Là-bas, les choses ont bien changé. En Maurienne, il ya ceux qui ont bénéficié du boom de l’or blanc et les autres. Et le village fait partie "des autres", somnolant au pied du Grand Colombier. Eugène aimait bien s’y rendre à la belle saison, faire un peu de jardin, arpentant les alentours du village comme jadis quand il était enfant, faisant  de longues balades le long des chemins balisés tracés par la mairie pour attirer les touristes.

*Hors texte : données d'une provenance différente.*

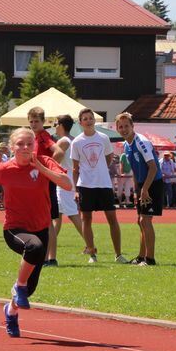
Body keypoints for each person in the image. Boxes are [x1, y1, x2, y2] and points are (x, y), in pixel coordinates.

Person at [0, 127, 72, 338]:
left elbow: (67, 184)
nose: (25, 147)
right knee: (34, 247)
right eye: (20, 144)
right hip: (15, 229)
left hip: (41, 227)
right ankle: (19, 287)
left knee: (30, 287)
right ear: (11, 147)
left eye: (29, 143)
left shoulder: (45, 162)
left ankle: (11, 311)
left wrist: (41, 168)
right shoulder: (4, 169)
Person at [70, 107, 125, 264]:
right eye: (85, 119)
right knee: (86, 219)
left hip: (104, 184)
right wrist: (75, 189)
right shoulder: (77, 142)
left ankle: (118, 255)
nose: (88, 121)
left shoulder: (103, 138)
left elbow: (109, 158)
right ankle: (92, 254)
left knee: (112, 218)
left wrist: (100, 170)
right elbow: (75, 168)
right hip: (85, 185)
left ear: (94, 120)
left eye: (90, 118)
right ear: (80, 123)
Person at [115, 112, 161, 266]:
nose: (124, 129)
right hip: (142, 185)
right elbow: (135, 170)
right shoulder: (127, 145)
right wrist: (137, 190)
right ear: (117, 129)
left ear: (132, 126)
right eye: (121, 127)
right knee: (140, 221)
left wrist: (145, 189)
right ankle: (141, 257)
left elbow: (153, 168)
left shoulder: (141, 142)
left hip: (152, 183)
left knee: (145, 220)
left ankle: (150, 259)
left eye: (126, 126)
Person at [27, 107, 63, 267]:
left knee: (47, 221)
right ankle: (45, 257)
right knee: (41, 220)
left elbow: (59, 152)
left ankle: (51, 258)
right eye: (31, 121)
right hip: (37, 183)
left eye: (36, 121)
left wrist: (48, 170)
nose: (34, 124)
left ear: (43, 122)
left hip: (45, 183)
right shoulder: (34, 137)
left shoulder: (43, 136)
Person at [51, 115, 87, 261]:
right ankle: (49, 244)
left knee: (73, 215)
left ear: (61, 125)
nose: (54, 126)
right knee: (57, 216)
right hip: (70, 180)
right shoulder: (74, 139)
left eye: (55, 123)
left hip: (64, 182)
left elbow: (54, 161)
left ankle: (90, 244)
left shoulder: (64, 141)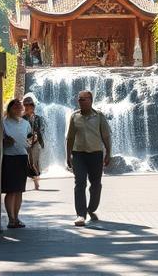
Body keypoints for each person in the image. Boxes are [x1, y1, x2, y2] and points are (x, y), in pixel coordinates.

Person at [65, 90, 111, 227]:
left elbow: (106, 136)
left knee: (96, 184)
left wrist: (108, 153)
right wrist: (68, 155)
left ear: (91, 100)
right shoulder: (74, 117)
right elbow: (70, 137)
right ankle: (80, 214)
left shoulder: (99, 117)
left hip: (96, 154)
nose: (81, 102)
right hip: (79, 154)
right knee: (80, 183)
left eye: (83, 99)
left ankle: (91, 208)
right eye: (79, 99)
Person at [1, 98, 32, 228]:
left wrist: (32, 159)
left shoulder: (26, 123)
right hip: (9, 157)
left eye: (20, 107)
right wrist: (5, 142)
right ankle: (11, 219)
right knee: (11, 190)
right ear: (10, 109)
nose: (19, 108)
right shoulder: (3, 123)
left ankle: (17, 218)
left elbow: (30, 140)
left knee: (19, 190)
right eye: (15, 106)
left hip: (22, 157)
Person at [22, 94, 45, 191]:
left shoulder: (38, 118)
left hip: (36, 143)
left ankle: (36, 181)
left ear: (33, 106)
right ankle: (33, 180)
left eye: (29, 105)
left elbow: (41, 130)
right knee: (28, 162)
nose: (27, 107)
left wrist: (37, 139)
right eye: (25, 105)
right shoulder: (22, 119)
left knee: (34, 161)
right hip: (25, 142)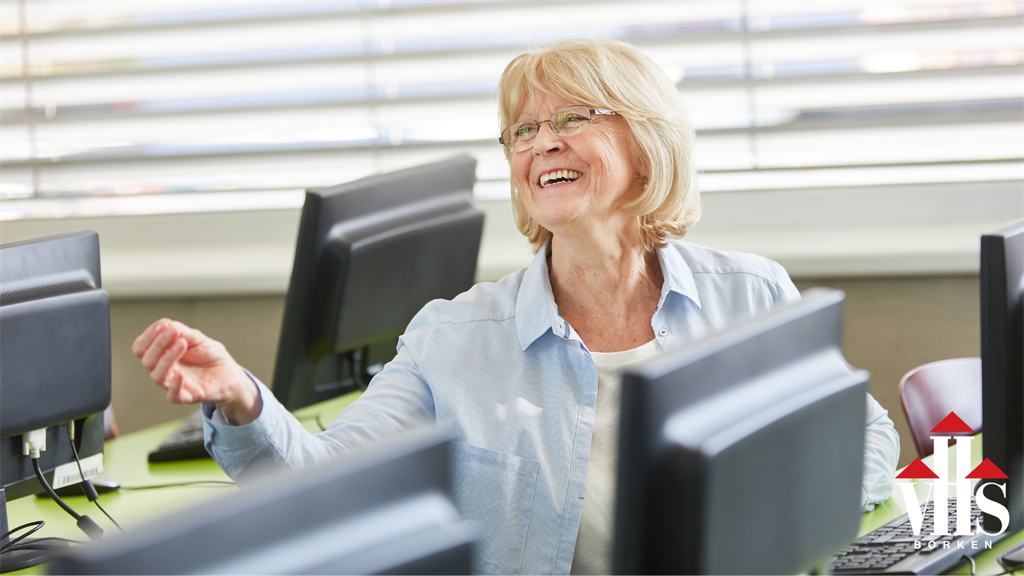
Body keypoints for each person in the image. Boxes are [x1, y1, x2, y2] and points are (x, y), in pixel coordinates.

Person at [133, 38, 899, 575]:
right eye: (523, 130)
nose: (541, 144)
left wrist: (776, 527)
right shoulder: (453, 336)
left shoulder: (752, 293)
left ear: (647, 142)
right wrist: (240, 399)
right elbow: (324, 481)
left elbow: (864, 436)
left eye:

Et puis lui restait sa passion : les livres et la reliure. Il avait son petit cercle de passionnés qui lui apportaient de vieux livres à réparer, à relier. Oh bien sûr, pas de incunables, pas d’ouvrages d’auteurs connus, mais souvent des livres reliés pleine peau comme on savait les faire il y a un siècle ou deux, qui avaient souffert de l’usure du temps et de l'ingratitude des hommes, qu’ils bichonnait pendant des heures dans son petit atelier qui exhalait des odeur de cuir, de colle et de térébenthine. Même la bibliothèque du quartier lui apportait tout un tas de livres hétéroclites qu’il s’évertuait à remettre en état, quels que soient les ouvrages, « un livre, disait-il, c’est d’abord le symbole de la passion d’un auteur, du temps, de l’énergie qu’il a dépensée pour l’écrire, que le livre soit bon ou pas, et ça il faut le respecter. Un beau livre, attrayant, avec une belle couverture, ça participe aussi à l’envie de le lire. »
Ma passion des livres sous toutes leurs formes, qu’ils soient beaux, ludiques, érudits, ou simples livres de poche, je la tiens sans doute de lui.